The day that my statute of limitations ran out I received a letter from the hospital informing me that Dr. Levin was retiring. This came only months after I revealed his name and I wondered if this was a decision that came about because I decided to speak out. I was curious if this was Levin's way of finally accepting responsibility for what he did, if the hospital was forcing him out, or if it had nothing to do with me at all. Regardless of the reason, I felt a sense of closure and finality. I was relieved that he would never be able to operate again but in a way it felt like a wasted opportunity for growth. In the end I had to accept that I am not responsible for the way my surgeon decided to handle my post op care. I cannot control how he processed what he did to me and I certainly can't force him to take accountability. I had to let go of the guilt I was harboring because what was done to me was not my fault. I had to come to terms with the fact that I had been a victim and that being a victim and a survivor were not mutually exclusive.

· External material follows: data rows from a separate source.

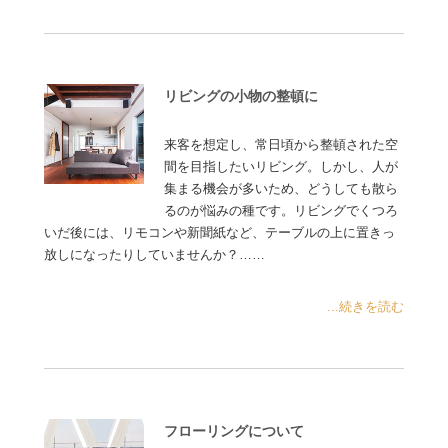
リビングの小物の整頓に
来客を想定し、常日頃から整頓された空
間を目指したいリビング。しかし、人が
集まる機会が多いため、どうしても散ら
るのが悩みの種です。リビングでくつろ
いだ後には、リモコンや新聞紙など、テーブルの上に置きっ
放しになったりしていませんか？……
...続きを読む
フローリングについて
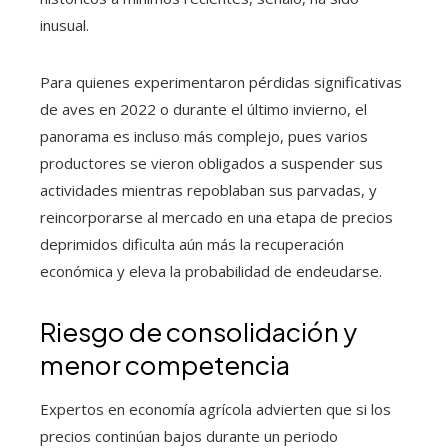
inusual.
Para quienes experimentaron pérdidas significativas
de aves en 2022 o durante el último invierno, el
panorama es incluso más complejo, pues varios
productores se vieron obligados a suspender sus
actividades mientras repoblaban sus parvadas, y
reincorporarse al mercado en una etapa de precios
deprimidos dificulta aún más la recuperación
económica y eleva la probabilidad de endeudarse.
Riesgo de consolidación y
menor competencia
Expertos en economía agrícola advierten que si los
precios continúan bajos durante un periodo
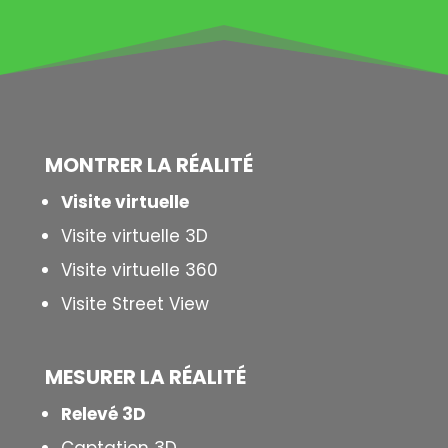
MONTRER LA
RÉALITÉ
Visite virtuelle
Visite virtuelle 3D
Visite virtuelle 360
Visite Street View
MESURER LA
RÉALITÉ
Relevé 3D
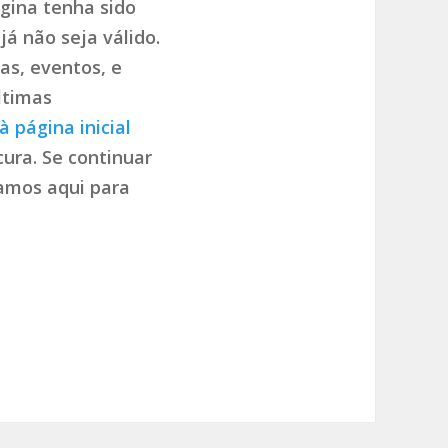
gina tenha sido
já não seja válido.
as, eventos, e
ltimas
à página inicial
ura. Se continuar
tamos aqui para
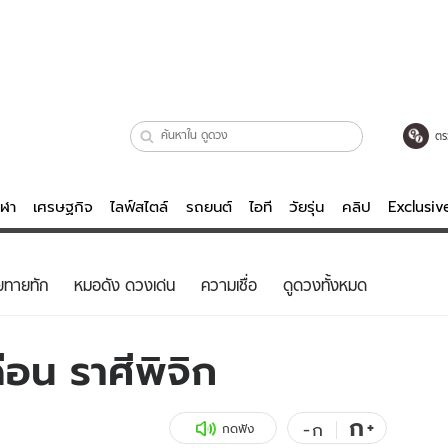
ตร
ีฬา
เศรษฐกิจ
ไลฟ์สไตล์
รถยนต์
ไอที
วัยรุ่น
คลิป
Exclusi
ตรวจหวย
ไลฟ์สไตล์
บันเทิงค
ยทายทัก
หมอดัง ดวงเด่น
ความเชื่อ
ดูดวงทั้งหมด
ผู้หญิง
หนัง-ละคร
ผู้ชาย
เพลง
อน ราศีพิจิก
ย
วัยรุ่น
เกมส์
ไอที
คลิป
ก
+
-
ก
กดฟัง
รถยนต์
พอดแคสต์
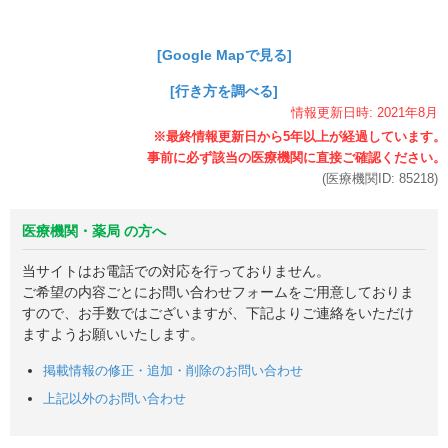
[Google Mapで見る]
[行き方を調べる]
情報更新日時:
2021年
8月
(医療機関ID:
85218
)
医療機関・薬局 の方へ
当サイトはお電話での対応を行っておりません。
ご希望の内容ごとにお問い合わせフォームをご用意しておりま
すので、お手数ではございますが、下記よりご連絡をいただけ
ますようお願いいたします。
掲載情報の修正・追加・削除のお問い合わせ
上記以外のお問い合わせ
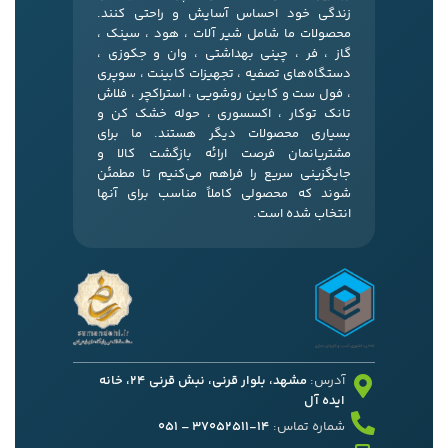
زندگی خود احساس آسایش و راحتی کنند.
محصولات ما شامل شیر آلات ، هود ، سینک ،
گاز ، فر ، چینی بهداشتی ، وان و جکوزی ،
دستگاه‌های تصفیه ، تجهیزات کابینت ، سوپری
، فول ست و کابین روشویی ، استراکچر ، فلاش
تانک توکار ، اکسسوری ، حوله خشک کن و
بسیاری محصولات دیگر هستند. ما برای
مشتریانمان فرصت ارائه بازگشت کالا و
جایگزینی سریع را فراهم می‌کنیم تا مطمئن
شوند که محصولی کاملاً مناسب برای آنها
انتخاب شده است.
آدرس:
مشهد، بلوار قرنی، نبش قرنی 24، خانه
ایده آل
شماره تماس:
14-37052511 – 051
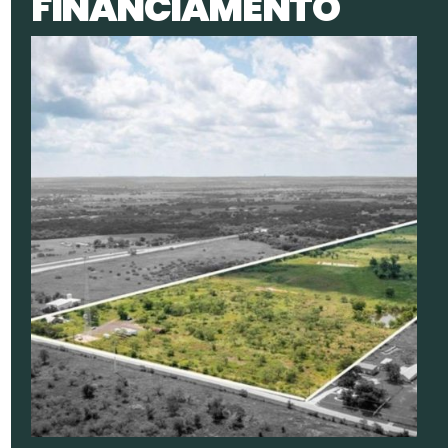
F
I
N
A
N
C
I
A
M
E
N
T
O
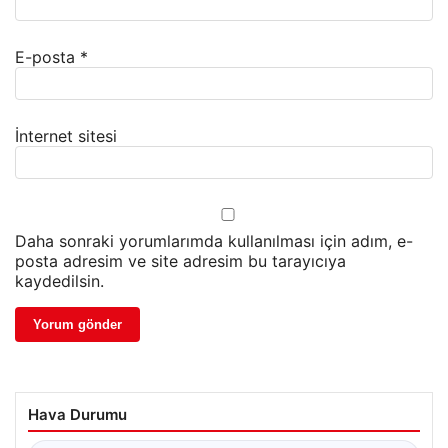
E-posta
*
İnternet sitesi
Daha sonraki yorumlarımda kullanılması için adım, e-
posta adresim ve site adresim bu tarayıcıya
kaydedilsin.
Hava Durumu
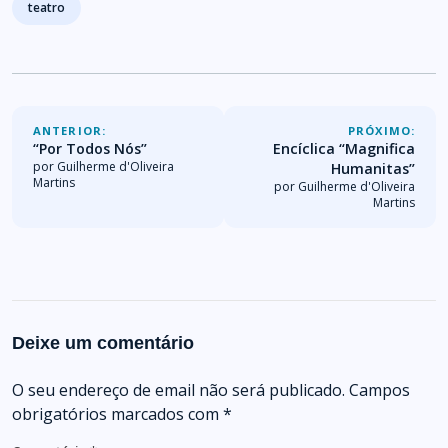
teatro
ANTERIOR:
PRÓXIMO:
“Por Todos Nós”
Encíclica “Magnifica
por Guilherme d'Oliveira
Humanitas”
Martins
por Guilherme d'Oliveira
Martins
Deixe um comentário
O seu endereço de email não será publicado.
Campos
obrigatórios marcados com
*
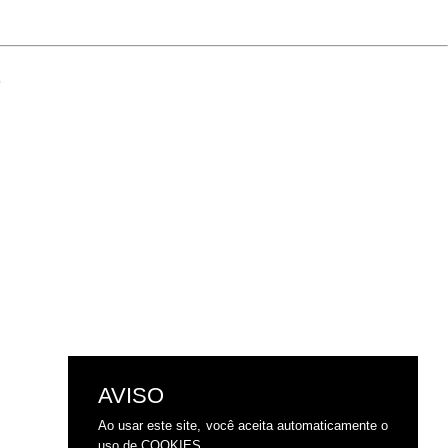
6
AVISO
Ao usar este site, você aceita automaticamente o
uso de COOKIES.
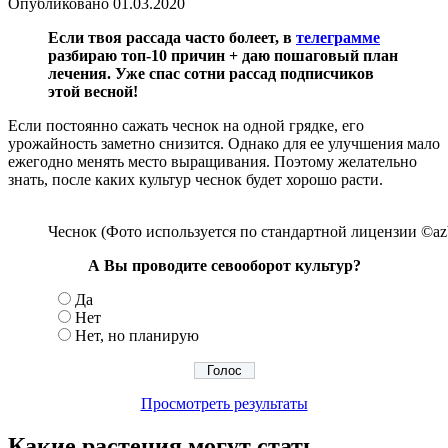
Опубликовано
01.03.2020
Если твоя рассада часто болеет, в
телеграмме
разбираю топ-10 причин + даю пошаговый план
лечения. Уже спас сотни рассад подписчиков
этой весной!
Если постоянно сажать чеснок на одной грядке, его
урожайность заметно снизится. Однако для ее улучшения мало
ежегодно менять место выращивания. Поэтому желательно
знать, после каких культур чеснок будет хорошо расти.
Чеснок (Фото используется по стандартной лицензии ©azb
А Вы проводите севооборот культур?
Да
Нет
Нет, но планирую
Просмотреть результаты
Какие растения могут стать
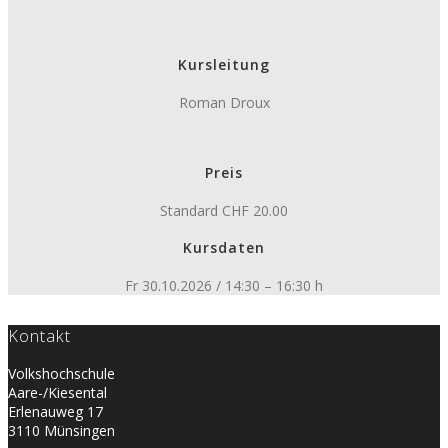
Kursleitung
Roman Droux
Preis
Standard CHF 20.00
Kursdaten
Fr 30.10.2026 / 14:30 – 16:30 h
Kontakt
Volkshochschule
Aare-/Kiesental
Erlenauweg 17
3110 Münsingen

A few days after I received the letter regarding Levin's retirement I found out that he was still employed at CHOP. Whatever sense of closure I had felt was now gone. So what happens now? How do you find closure without justice? I'm still struggling to figure out the answer. The only thing that I can do is continue to share my story. I may never get justice for myself but that doesn't mean I will allow myself to be silenced. I can still educate people on the risks of surgery and hope that by speaking out, I can help others. I have to find a way to make peace with the fact that the only real power I have is in how I move forward. I have lost so much to this process but I can't allow this experience to take away my hope or my faith in myself and in other people. I have come too far to give up and I'm not willing to let this experience change me into someone I don't want to be.